● List of tasks
1) From the passage on Who's On First data plans, list every country that the priority map marks with "blue outlines".
2) Update the passage on Who's On First data plans by writing it out again from "Priority countries (blue" to "Peru, and Thailand.", replacing "Indonesia" with "Malaysia".
3) Write what comes next in the passage on Who's On First data plans, starting after its last sentence.

---- Provided passage

NOTE: The zoom ranges in the table above are for standard 256 px sized tiles, which map to the following natural scales and match Leaflet and Google Maps. When viewed in the Mapbox or MapLibre rendering library the zooms will be offset by 1 due to their assumption about 512 px size.

Improving WOF data coverage and quality

As human population grows (and declines) so the world’s heart beats, and so our work as gazetteer maintainers carries on – by both repainting and “touching up” the data.

Our top two priorities in 2023 are:

  1. Improve locality coverage in India, and
  2. expand localadmin coverage globally

We expect to land the India locality coverage by June this year with polygons for most localities and points for smaller rural villages.

Our localadmin efforts are largely focused on achieving complete coverage in Europe, introducing localadmin coverage in Africa, and expand localadmin coverage in Asia and South America.

Priority countries (blue outlines below) include: Indonesia, Mexico, Ireland, Portugal, Belgium, and Luxembourg. An additional 26 countries (black outlines below) have been prioritized for minor edits or more complete imports &/or rebuilds. Please reach out to help :)

Who’s On First data 2023 priority map

Detailed plan for 2023

We have sourced for import in 2023 new data from national mapping agencies in 12 countries, potential NMA data in another 7 countries, 39 countries at the localadmin level via the geoBoundaries project, and need to review licenses on another 17 localadmin geoBoundaries countries. We’re still searching for data in several priority countries, including Costa Rica, Egypt, Peru, and Thailand.

Who’s On First data 2023 plans map

For densely populated countries with complex administrative subdivisions (like in China and India), we may consider adding an optional microcounty placetype between county and localadmin.

--------
---- Collected data

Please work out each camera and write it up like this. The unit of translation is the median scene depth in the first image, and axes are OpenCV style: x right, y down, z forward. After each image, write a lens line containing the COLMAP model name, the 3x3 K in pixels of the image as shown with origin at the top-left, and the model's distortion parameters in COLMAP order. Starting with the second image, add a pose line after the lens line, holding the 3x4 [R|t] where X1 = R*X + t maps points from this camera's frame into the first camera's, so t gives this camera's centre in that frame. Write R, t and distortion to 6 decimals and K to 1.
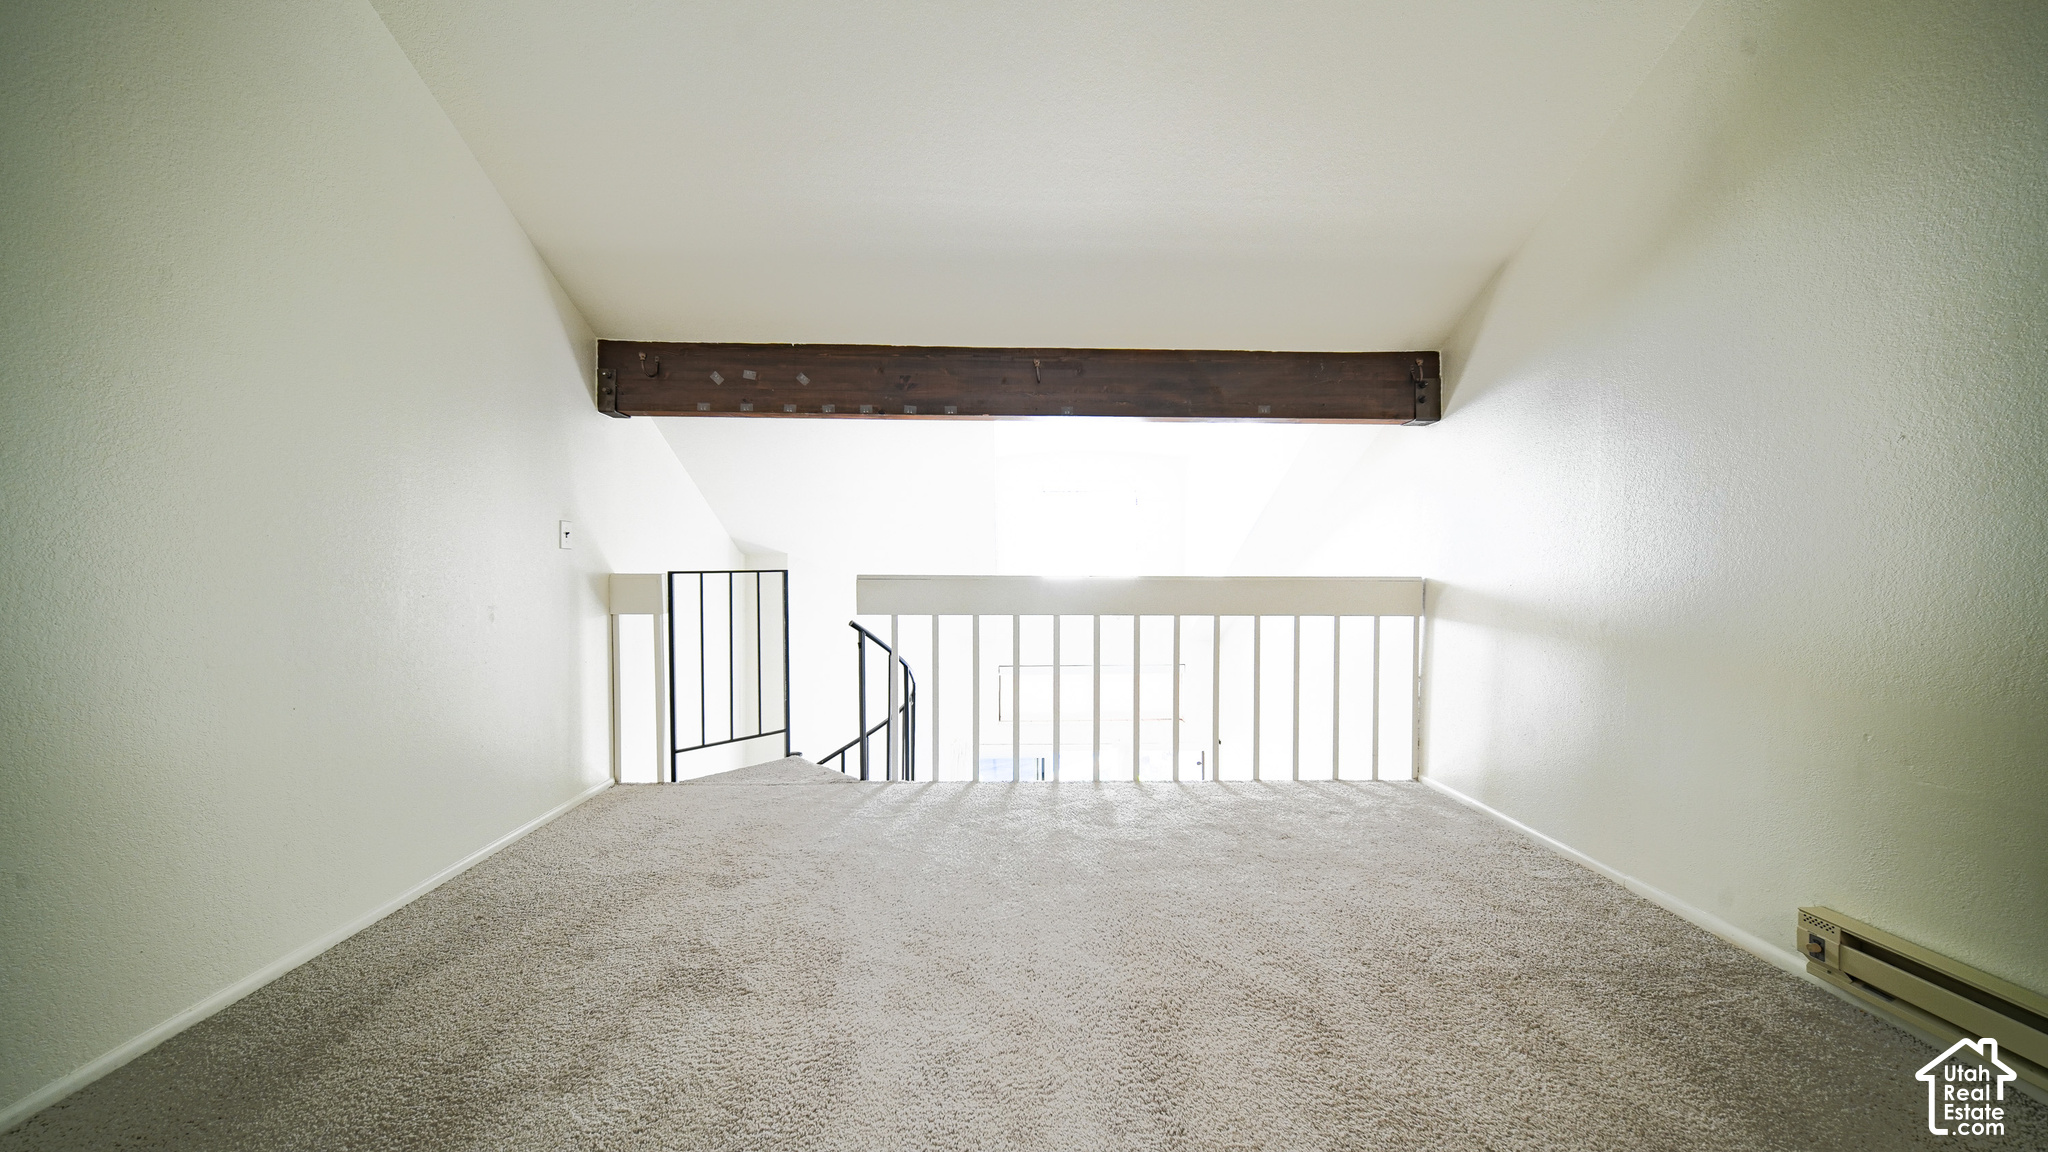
lens RADIAL K [[720.3, 0, 1024.0], [0, 720.3, 576.0], [0, 0, 1]] dist [-0.009651, -0.000137]
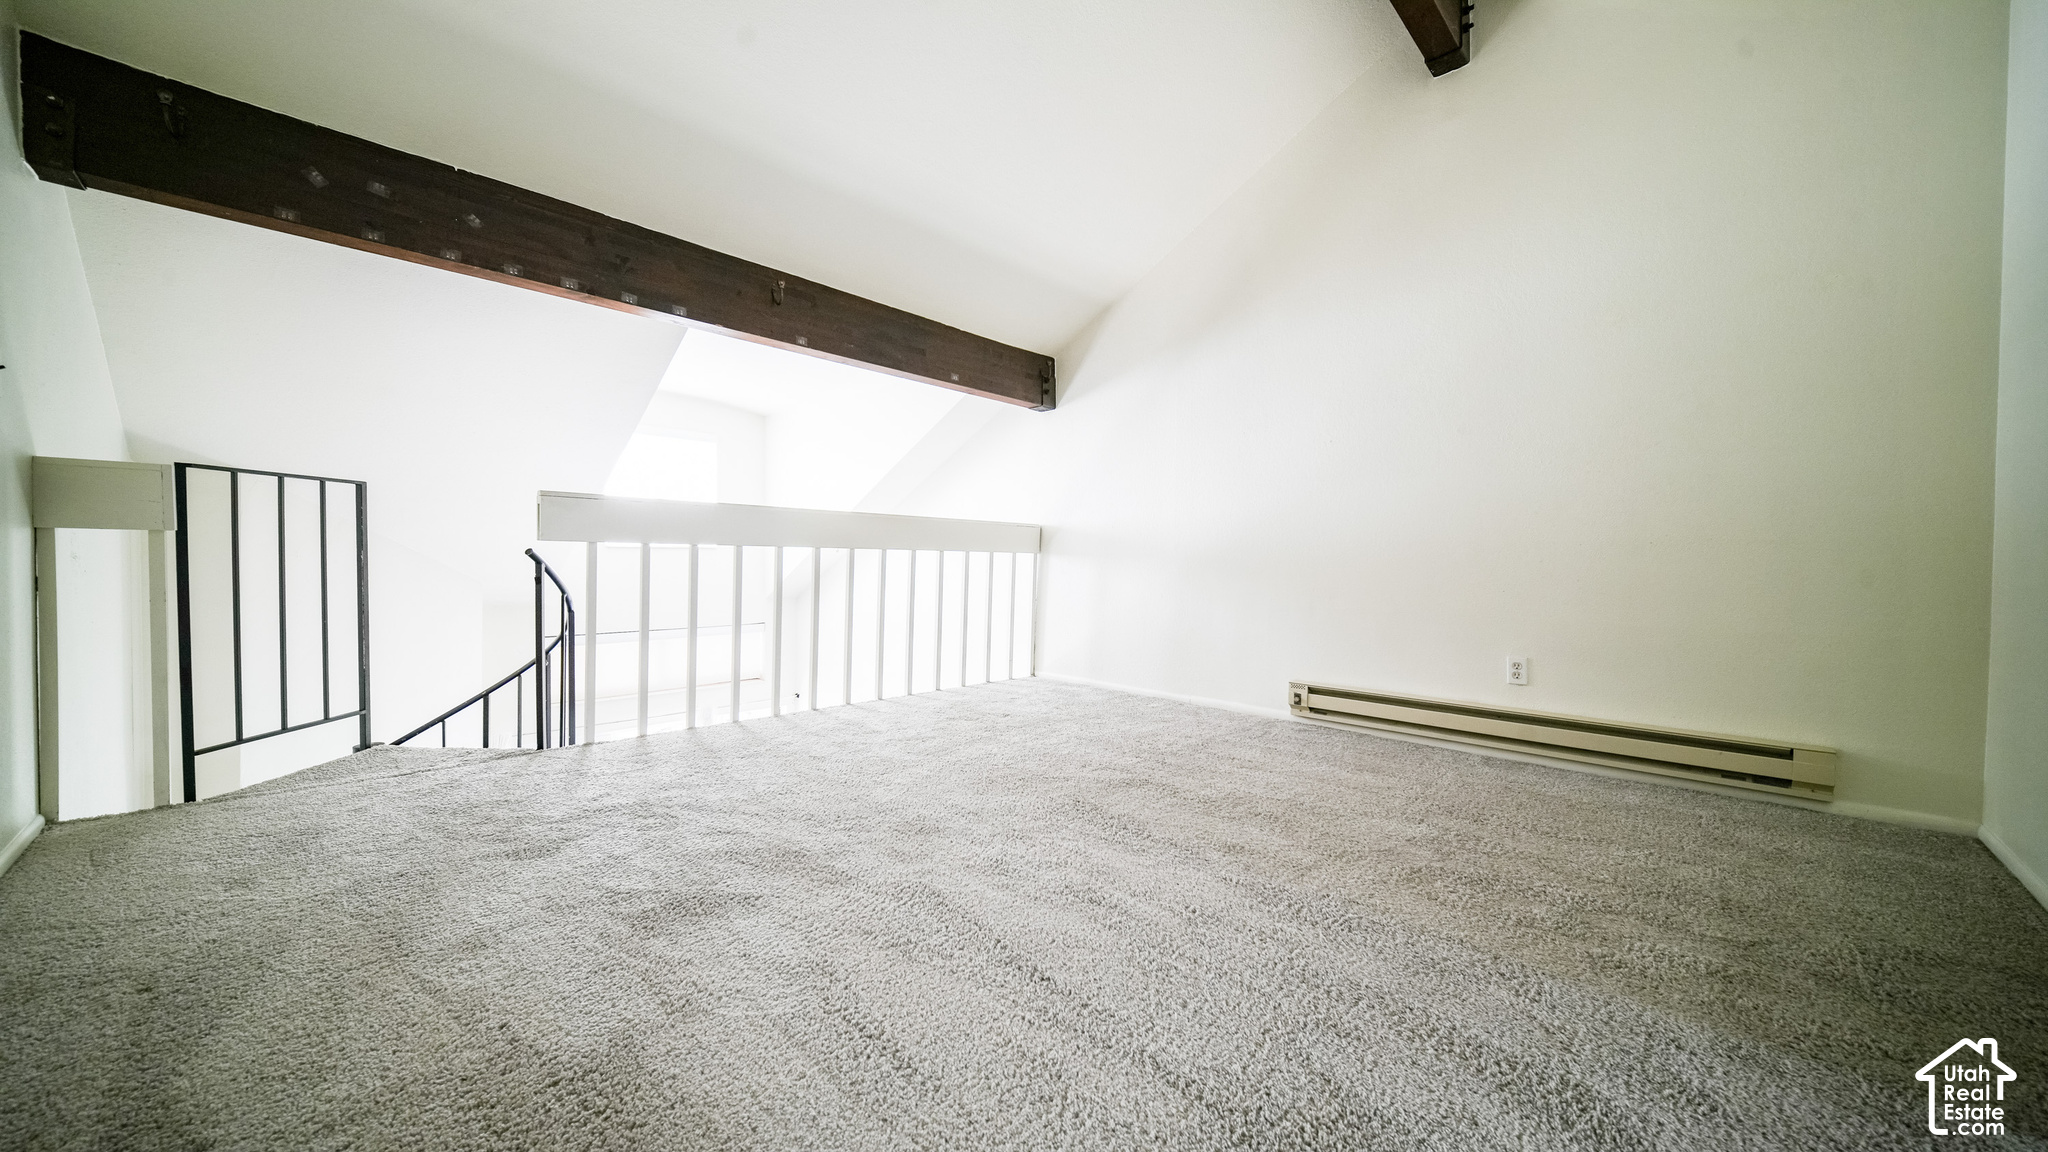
lens RADIAL K [[717.1, 0, 1024.0], [0, 717.1, 576.0], [0, 0, 1]] dist [-0.000529, -0.011611]
pose [[0.711526, -0.003832, 0.702650, -0.409391], [0.000551, 0.999988, 0.004896, 0.091298], [-0.702660, -0.003097, 0.711519, 0.067280]]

--------

● Answers to the problems
1) Indonesia, Mexico, Ireland, Portugal, Belgium, and Luxembourg.

2)
Priority countries (blue outlines below) include: Malaysia, Mexico, Ireland, Portugal, Belgium, and Luxembourg. An additional 26 countries (black outlines below) have been prioritized for minor edits or more complete imports &/or rebuilds. Please reach out to help :)

Who’s On First data 2023 priority map

Detailed plan for 2023

We have sourced for import in 2023 new data from national mapping agencies in 12 countries, potential NMA data in another 7 countries, 39 countries at the localadmin level via the geoBoundaries project, and need to review licenses on another 17 localadmin geoBoundaries countries. We’re still searching for data in several priority countries, including Costa Rica, Egypt, Peru, and Thailand.

3)
While we don’t have concrete plans for expanding postalcode or constituency coverage, if those are important to you please reach out. Two tractable problems are importing newer open polygon data for postalcode features in Europe and rescuing point geometry postalcode records that are visiting Null Island.

Localization

Who’s On First includes name localizations (L10n) into 494 languages. Individual language coverage ranges from rich to sparse. Major cities like New York are translated into most of the languages, but a rural locality is probably only provided in the local language and translated into English and/or the latin character set.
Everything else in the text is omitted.